* Written task
Reproduce the following lines word for word, leaving nothing out and changing nothing.

* Information shown
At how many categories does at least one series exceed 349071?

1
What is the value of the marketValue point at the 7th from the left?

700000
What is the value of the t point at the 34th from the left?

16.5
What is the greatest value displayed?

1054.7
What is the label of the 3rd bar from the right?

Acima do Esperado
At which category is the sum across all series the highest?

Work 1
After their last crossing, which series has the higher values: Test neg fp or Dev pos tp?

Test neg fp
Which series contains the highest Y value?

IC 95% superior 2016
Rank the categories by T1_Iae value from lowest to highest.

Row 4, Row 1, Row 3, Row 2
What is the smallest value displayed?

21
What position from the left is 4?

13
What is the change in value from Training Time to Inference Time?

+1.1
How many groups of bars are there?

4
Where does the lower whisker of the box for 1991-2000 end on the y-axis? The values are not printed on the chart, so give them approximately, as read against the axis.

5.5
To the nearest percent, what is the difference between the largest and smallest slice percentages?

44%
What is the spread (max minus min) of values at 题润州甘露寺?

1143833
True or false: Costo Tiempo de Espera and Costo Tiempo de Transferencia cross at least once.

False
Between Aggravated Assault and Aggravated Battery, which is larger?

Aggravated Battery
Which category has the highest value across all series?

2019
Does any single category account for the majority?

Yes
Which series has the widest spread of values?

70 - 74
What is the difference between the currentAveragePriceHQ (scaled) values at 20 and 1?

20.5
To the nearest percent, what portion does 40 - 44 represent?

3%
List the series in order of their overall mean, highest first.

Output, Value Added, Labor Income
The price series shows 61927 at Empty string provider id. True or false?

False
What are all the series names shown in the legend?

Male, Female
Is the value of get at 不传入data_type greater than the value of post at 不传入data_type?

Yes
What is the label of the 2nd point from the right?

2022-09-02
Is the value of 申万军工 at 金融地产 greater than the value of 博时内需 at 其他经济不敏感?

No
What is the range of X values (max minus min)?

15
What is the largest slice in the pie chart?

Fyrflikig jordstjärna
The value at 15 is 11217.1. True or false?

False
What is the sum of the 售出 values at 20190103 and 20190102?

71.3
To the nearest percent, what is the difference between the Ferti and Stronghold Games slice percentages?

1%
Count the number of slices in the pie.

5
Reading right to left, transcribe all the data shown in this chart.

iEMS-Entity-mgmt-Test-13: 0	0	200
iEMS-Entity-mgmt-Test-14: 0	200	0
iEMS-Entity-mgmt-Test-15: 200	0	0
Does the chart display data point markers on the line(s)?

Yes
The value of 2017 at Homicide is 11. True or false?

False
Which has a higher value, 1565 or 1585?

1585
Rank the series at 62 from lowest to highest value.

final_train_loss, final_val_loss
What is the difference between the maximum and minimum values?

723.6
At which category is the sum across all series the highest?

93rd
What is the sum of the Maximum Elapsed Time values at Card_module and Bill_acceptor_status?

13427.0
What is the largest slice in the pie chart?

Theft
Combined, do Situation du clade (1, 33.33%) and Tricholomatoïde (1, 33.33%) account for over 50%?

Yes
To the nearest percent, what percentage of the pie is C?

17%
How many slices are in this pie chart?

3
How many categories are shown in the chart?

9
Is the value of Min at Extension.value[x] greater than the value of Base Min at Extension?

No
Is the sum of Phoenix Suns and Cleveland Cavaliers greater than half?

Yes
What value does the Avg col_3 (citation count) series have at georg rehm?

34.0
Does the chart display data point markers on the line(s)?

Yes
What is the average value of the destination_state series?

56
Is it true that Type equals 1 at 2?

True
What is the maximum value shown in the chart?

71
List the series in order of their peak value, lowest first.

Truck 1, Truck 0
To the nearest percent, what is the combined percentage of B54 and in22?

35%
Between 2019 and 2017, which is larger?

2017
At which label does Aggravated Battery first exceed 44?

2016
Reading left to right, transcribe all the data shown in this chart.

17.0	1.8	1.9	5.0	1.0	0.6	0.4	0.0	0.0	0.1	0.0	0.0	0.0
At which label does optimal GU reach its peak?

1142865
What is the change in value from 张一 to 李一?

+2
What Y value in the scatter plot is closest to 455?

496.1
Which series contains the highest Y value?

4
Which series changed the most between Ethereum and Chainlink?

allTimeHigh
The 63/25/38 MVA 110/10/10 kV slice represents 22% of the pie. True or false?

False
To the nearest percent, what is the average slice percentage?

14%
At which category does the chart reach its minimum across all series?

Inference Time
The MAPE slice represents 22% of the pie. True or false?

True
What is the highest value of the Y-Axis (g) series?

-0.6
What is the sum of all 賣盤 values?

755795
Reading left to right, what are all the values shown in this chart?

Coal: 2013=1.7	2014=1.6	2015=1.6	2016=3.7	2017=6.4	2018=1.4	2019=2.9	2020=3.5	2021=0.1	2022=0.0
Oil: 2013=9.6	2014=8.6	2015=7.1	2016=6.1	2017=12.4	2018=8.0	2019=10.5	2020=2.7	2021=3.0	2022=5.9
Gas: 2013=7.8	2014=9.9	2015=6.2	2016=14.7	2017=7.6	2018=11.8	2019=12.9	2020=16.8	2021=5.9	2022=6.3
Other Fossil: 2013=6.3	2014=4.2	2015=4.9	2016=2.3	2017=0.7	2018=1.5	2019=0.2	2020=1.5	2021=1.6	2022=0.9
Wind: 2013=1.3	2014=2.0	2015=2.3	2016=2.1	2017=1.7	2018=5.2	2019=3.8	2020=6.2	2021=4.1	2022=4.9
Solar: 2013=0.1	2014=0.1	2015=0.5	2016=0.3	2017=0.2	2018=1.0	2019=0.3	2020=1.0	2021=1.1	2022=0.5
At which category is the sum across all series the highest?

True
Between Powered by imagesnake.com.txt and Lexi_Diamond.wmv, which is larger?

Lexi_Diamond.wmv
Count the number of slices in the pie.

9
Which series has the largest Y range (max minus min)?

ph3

* Answer below
At how many categories does at least one series exceed 349071?

1
What is the value of the marketValue point at the 7th from the left?

700000
What is the value of the t point at the 34th from the left?

16.5
What is the greatest value displayed?

1054.7
What is the label of the 3rd bar from the right?

Acima do Esperado
At which category is the sum across all series the highest?

Work 1
After their last crossing, which series has the higher values: Test neg fp or Dev pos tp?

Test neg fp
Which series contains the highest Y value?

IC 95% superior 2016
Rank the categories by T1_Iae value from lowest to highest.

Row 4, Row 1, Row 3, Row 2
What is the smallest value displayed?

21
What position from the left is 4?

13
What is the change in value from Training Time to Inference Time?

+1.1
How many groups of bars are there?

4
Where does the lower whisker of the box for 1991-2000 end on the y-axis? The values are not printed on the chart, so give them approximately, as read against the axis.

5.5
To the nearest percent, what is the difference between the largest and smallest slice percentages?

44%
What is the spread (max minus min) of values at 题润州甘露寺?

1143833
True or false: Costo Tiempo de Espera and Costo Tiempo de Transferencia cross at least once.

False
Between Aggravated Assault and Aggravated Battery, which is larger?

Aggravated Battery
Which category has the highest value across all series?

2019
Does any single category account for the majority?

Yes
Which series has the widest spread of values?

70 - 74
What is the difference between the currentAveragePriceHQ (scaled) values at 20 and 1?

20.5
To the nearest percent, what portion does 40 - 44 represent?

3%
List the series in order of their overall mean, highest first.

Output, Value Added, Labor Income
The price series shows 61927 at Empty string provider id. True or false?

False
What are all the series names shown in the legend?

Male, Female
Is the value of get at 不传入data_type greater than the value of post at 不传入data_type?

Yes
What is the label of the 2nd point from the right?

2022-09-02
Is the value of 申万军工 at 金融地产 greater than the value of 博时内需 at 其他经济不敏感?

No
What is the range of X values (max minus min)?

15
What is the largest slice in the pie chart?

Fyrflikig jordstjärna
The value at 15 is 11217.1. True or false?

False
What is the sum of the 售出 values at 20190103 and 20190102?

71.3
To the nearest percent, what is the difference between the Ferti and Stronghold Games slice percentages?

1%
Count the number of slices in the pie.

5
Reading right to left, transcribe all the data shown in this chart.

iEMS-Entity-mgmt-Test-13: 0	0	200
iEMS-Entity-mgmt-Test-14: 0	200	0
iEMS-Entity-mgmt-Test-15: 200	0	0
Does the chart display data point markers on the line(s)?

Yes
The value of 2017 at Homicide is 11. True or false?

False
Which has a higher value, 1565 or 1585?

1585
Rank the series at 62 from lowest to highest value.

final_train_loss, final_val_loss
What is the difference between the maximum and minimum values?

723.6
At which category is the sum across all series the highest?

93rd
What is the sum of the Maximum Elapsed Time values at Card_module and Bill_acceptor_status?

13427.0
What is the largest slice in the pie chart?

Theft
Combined, do Situation du clade (1, 33.33%) and Tricholomatoïde (1, 33.33%) account for over 50%?

Yes
To the nearest percent, what percentage of the pie is C?

17%
How many slices are in this pie chart?

3
How many categories are shown in the chart?

9
Is the value of Min at Extension.value[x] greater than the value of Base Min at Extension?

No
Is the sum of Phoenix Suns and Cleveland Cavaliers greater than half?

Yes
What value does the Avg col_3 (citation count) series have at georg rehm?

34.0
Does the chart display data point markers on the line(s)?

Yes
What is the average value of the destination_state series?

56
Is it true that Type equals 1 at 2?

True
What is the maximum value shown in the chart?

71
List the series in order of their peak value, lowest first.

Truck 1, Truck 0
To the nearest percent, what is the combined percentage of B54 and in22?

35%
Between 2019 and 2017, which is larger?

2017
At which label does Aggravated Battery first exceed 44?

2016
Reading left to right, transcribe all the data shown in this chart.

17.0	1.8	1.9	5.0	1.0	0.6	0.4	0.0	0.0	0.1	0.0	0.0	0.0
At which label does optimal GU reach its peak?

1142865
What is the change in value from 张一 to 李一?

+2
What Y value in the scatter plot is closest to 455?

496.1
Which series contains the highest Y value?

4
Which series changed the most between Ethereum and Chainlink?

allTimeHigh
The 63/25/38 MVA 110/10/10 kV slice represents 22% of the pie. True or false?

False
To the nearest percent, what is the average slice percentage?

14%
At which category does the chart reach its minimum across all series?

Inference Time
The MAPE slice represents 22% of the pie. True or false?

True
What is the highest value of the Y-Axis (g) series?

-0.6
What is the sum of all 賣盤 values?

755795
Reading left to right, what are all the values shown in this chart?

Coal: 2013=1.7	2014=1.6	2015=1.6	2016=3.7	2017=6.4	2018=1.4	2019=2.9	2020=3.5	2021=0.1	2022=0.0
Oil: 2013=9.6	2014=8.6	2015=7.1	2016=6.1	2017=12.4	2018=8.0	2019=10.5	2020=2.7	2021=3.0	2022=5.9
Gas: 2013=7.8	2014=9.9	2015=6.2	2016=14.7	2017=7.6	2018=11.8	2019=12.9	2020=16.8	2021=5.9	2022=6.3
Other Fossil: 2013=6.3	2014=4.2	2015=4.9	2016=2.3	2017=0.7	2018=1.5	2019=0.2	2020=1.5	2021=1.6	2022=0.9
Wind: 2013=1.3	2014=2.0	2015=2.3	2016=2.1	2017=1.7	2018=5.2	2019=3.8	2020=6.2	2021=4.1	2022=4.9
Solar: 2013=0.1	2014=0.1	2015=0.5	2016=0.3	2017=0.2	2018=1.0	2019=0.3	2020=1.0	2021=1.1	2022=0.5
At which category is the sum across all series the highest?

True
Between Powered by imagesnake.com.txt and Lexi_Diamond.wmv, which is larger?

Lexi_Diamond.wmv
Count the number of slices in the pie.

9
Which series has the largest Y range (max minus min)?

ph3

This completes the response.